→ **課題 1**:
抜粋資料に出てくるカタカナ表記の語句を、重複を除いてすべて挙げなさい。

→ **抜粋資料**:
パターン・ランゲージに着目し、強いリーダーシップで制作を進められた滝口さん。

パターン・ランゲージに着目し、強いリーダーシップで制作を進められた滝口さん。


また、障害者雇用に関しては、行政が企業に対して、「法律に基づいて一定数の障害者を雇用してください」という指導や助言を行い、企業側はどちらかといえば受け身の態勢というのが従来の関係でしたので、もっと企業側が主体的に取り組めるように環境を整える必要性を感じていました。その点、パターン・ランゲージは、具体的な行動を指導するマニュアルではなく、概念を提案する言語なので、各企業に主体的に考えてもらうためには最善の手法だとも感じました。

→ **データ**:
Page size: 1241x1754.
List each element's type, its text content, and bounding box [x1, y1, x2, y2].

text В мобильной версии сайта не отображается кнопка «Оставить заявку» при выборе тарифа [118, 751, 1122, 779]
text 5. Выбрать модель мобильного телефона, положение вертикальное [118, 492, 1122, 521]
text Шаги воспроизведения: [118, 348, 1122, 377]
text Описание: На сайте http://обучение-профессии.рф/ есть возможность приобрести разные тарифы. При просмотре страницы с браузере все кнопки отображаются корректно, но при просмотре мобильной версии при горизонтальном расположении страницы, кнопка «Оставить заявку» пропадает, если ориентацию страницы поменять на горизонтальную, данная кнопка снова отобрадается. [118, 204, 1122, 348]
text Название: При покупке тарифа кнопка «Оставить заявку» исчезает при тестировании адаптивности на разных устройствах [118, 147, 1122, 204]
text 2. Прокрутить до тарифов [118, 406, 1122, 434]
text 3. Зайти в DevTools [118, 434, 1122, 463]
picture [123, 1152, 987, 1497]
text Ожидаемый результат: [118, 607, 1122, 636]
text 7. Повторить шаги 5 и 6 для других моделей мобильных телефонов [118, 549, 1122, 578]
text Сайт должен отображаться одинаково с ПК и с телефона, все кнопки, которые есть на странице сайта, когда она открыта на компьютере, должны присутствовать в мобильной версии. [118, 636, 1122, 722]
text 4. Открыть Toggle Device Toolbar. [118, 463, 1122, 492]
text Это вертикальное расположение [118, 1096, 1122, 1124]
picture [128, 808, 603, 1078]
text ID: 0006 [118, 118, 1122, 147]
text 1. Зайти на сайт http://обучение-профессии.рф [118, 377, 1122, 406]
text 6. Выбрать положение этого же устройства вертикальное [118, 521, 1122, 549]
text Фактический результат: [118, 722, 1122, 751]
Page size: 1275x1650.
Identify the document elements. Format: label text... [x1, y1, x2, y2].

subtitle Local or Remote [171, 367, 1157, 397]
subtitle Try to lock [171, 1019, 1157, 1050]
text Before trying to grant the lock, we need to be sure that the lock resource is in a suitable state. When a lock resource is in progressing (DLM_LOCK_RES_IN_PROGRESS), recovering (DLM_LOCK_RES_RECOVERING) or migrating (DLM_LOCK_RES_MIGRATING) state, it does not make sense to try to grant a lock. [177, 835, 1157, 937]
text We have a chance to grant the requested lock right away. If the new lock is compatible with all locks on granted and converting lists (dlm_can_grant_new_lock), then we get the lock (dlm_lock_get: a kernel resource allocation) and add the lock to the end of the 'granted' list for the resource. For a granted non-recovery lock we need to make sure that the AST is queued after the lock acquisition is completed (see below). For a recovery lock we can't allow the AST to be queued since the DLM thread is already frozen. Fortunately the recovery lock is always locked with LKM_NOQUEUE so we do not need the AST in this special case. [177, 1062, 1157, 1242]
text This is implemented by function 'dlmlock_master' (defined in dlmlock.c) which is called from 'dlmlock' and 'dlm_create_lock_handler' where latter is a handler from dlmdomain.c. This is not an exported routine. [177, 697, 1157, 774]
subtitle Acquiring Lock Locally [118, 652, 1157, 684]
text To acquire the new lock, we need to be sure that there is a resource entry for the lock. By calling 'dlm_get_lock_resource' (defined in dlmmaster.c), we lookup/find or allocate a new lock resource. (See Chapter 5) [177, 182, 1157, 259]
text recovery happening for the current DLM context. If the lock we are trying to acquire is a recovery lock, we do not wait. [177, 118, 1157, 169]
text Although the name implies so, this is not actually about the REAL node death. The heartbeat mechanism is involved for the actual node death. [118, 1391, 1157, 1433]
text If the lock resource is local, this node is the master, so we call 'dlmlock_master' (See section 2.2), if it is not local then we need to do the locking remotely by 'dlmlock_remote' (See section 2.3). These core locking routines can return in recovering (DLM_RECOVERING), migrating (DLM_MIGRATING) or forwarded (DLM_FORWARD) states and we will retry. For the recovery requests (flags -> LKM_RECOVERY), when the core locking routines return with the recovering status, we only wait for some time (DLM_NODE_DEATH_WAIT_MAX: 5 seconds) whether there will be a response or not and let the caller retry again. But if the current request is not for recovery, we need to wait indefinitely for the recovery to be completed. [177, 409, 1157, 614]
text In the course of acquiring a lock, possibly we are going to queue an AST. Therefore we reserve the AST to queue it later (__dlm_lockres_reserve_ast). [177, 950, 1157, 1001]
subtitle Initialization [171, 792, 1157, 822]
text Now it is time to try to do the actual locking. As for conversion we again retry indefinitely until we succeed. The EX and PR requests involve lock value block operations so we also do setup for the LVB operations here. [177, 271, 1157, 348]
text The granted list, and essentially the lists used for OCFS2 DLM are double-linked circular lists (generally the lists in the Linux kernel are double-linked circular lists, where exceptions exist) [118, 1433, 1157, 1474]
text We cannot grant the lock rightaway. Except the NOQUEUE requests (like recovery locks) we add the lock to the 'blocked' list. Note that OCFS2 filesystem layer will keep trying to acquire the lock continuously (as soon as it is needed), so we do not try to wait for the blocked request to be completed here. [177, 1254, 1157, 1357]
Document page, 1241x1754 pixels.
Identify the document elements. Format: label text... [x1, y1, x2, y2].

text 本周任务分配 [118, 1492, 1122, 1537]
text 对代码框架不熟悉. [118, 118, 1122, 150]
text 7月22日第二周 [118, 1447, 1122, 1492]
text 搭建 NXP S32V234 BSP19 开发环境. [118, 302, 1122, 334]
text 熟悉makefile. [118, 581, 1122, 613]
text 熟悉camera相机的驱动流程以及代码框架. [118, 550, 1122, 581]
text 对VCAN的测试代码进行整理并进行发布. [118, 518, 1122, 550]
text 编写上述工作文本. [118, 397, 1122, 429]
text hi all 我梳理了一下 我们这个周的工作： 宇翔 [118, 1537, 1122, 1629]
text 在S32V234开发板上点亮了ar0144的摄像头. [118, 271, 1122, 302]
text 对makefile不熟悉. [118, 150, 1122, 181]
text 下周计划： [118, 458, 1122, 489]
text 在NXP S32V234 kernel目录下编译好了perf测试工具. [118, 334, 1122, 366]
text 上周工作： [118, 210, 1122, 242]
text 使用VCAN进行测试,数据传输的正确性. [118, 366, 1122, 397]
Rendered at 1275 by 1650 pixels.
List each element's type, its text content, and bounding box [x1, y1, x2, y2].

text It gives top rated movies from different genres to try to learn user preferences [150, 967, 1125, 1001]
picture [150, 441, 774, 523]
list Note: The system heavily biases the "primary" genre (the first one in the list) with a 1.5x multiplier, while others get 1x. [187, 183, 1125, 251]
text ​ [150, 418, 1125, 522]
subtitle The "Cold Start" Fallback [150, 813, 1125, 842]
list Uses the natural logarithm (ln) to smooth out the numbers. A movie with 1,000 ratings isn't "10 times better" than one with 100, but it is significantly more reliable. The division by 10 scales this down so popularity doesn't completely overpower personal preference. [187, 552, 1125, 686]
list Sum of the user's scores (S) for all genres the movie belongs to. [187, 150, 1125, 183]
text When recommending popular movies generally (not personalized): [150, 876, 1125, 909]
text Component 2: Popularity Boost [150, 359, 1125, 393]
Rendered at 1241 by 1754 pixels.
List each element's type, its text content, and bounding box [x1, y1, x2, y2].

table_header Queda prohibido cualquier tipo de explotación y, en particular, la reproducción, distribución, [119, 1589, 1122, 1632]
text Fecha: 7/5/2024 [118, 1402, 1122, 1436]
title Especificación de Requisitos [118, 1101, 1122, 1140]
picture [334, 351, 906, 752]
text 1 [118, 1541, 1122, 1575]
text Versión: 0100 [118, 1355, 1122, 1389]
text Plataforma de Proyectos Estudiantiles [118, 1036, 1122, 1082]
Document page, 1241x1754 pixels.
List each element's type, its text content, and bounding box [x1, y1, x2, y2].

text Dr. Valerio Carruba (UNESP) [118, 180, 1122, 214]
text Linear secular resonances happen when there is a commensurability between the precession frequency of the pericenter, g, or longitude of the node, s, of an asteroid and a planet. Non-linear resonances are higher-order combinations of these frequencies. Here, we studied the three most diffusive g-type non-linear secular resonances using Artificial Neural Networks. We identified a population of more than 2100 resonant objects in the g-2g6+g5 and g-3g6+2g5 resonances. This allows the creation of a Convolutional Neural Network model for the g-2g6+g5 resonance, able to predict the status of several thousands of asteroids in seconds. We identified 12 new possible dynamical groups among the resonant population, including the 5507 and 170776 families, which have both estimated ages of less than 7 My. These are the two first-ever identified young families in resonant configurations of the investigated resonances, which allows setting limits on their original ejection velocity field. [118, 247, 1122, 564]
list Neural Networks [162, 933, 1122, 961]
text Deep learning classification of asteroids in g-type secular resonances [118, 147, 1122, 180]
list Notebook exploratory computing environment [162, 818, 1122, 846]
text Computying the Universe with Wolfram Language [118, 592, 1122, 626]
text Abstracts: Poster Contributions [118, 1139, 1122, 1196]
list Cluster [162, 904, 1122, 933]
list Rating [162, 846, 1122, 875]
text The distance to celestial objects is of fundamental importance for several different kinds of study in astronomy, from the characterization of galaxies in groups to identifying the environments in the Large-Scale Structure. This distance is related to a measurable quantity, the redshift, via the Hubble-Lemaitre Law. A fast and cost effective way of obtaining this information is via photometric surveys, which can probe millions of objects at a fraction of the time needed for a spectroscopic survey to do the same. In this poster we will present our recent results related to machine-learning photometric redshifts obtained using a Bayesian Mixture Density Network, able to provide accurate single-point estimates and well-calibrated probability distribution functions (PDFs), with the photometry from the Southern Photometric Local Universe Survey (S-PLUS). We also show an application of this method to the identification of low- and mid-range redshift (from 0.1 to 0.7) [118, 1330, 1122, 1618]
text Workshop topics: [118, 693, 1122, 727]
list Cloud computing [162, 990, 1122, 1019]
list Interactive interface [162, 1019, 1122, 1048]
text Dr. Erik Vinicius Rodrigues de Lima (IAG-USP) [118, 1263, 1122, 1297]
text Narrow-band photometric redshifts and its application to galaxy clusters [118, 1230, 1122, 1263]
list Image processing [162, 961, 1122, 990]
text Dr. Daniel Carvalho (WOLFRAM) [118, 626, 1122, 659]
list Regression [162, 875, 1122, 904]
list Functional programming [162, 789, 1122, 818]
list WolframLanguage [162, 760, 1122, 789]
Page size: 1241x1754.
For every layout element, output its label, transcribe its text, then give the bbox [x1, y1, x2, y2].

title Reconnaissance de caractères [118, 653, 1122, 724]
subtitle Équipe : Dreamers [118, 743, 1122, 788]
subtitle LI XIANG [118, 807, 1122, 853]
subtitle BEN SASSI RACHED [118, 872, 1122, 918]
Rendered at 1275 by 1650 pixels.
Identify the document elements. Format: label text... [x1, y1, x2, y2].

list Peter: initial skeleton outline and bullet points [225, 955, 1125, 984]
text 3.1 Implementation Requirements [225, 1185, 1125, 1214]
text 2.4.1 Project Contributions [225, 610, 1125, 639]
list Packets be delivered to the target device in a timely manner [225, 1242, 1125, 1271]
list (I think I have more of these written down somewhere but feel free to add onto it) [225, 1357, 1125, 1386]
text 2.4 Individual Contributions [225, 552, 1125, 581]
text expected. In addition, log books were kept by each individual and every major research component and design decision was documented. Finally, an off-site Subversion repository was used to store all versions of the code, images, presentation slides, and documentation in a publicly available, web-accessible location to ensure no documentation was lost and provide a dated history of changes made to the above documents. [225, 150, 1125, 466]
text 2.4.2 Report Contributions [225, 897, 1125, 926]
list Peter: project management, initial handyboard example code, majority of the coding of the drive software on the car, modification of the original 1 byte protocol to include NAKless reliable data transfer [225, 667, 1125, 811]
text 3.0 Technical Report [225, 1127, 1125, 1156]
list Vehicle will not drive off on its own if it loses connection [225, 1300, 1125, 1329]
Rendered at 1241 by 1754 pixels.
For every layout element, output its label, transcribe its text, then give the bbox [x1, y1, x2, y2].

→ **課題 2**:
記録のうち、「text Dr. Valerio」を含む行から始まり「list Notebook exploratory」を含む行で終わる部分を、そのまま書き出しなさい。

→ **解答 1**:
パターン・ランゲージ、リーダーシップ、マニュアル

→ **解答 2**:
text Dr. Valerio Carruba (UNESP) [118, 180, 1122, 214]
text Linear secular resonances happen when there is a commensurability between the precession frequency of the pericenter, g, or longitude of the node, s, of an asteroid and a planet. Non-linear resonances are higher-order combinations of these frequencies. Here, we studied the three most diffusive g-type non-linear secular resonances using Artificial Neural Networks. We identified a population of more than 2100 resonant objects in the g-2g6+g5 and g-3g6+2g5 resonances. This allows the creation of a Convolutional Neural Network model for the g-2g6+g5 resonance, able to predict the status of several thousands of asteroids in seconds. We identified 12 new possible dynamical groups among the resonant population, including the 5507 and 170776 families, which have both estimated ages of less than 7 My. These are the two first-ever identified young families in resonant configurations of the investigated resonances, which allows setting limits on their original ejection velocity field. [118, 247, 1122, 564]
list Neural Networks [162, 933, 1122, 961]
text Deep learning classification of asteroids in g-type secular resonances [118, 147, 1122, 180]
list Notebook exploratory computing environment [162, 818, 1122, 846]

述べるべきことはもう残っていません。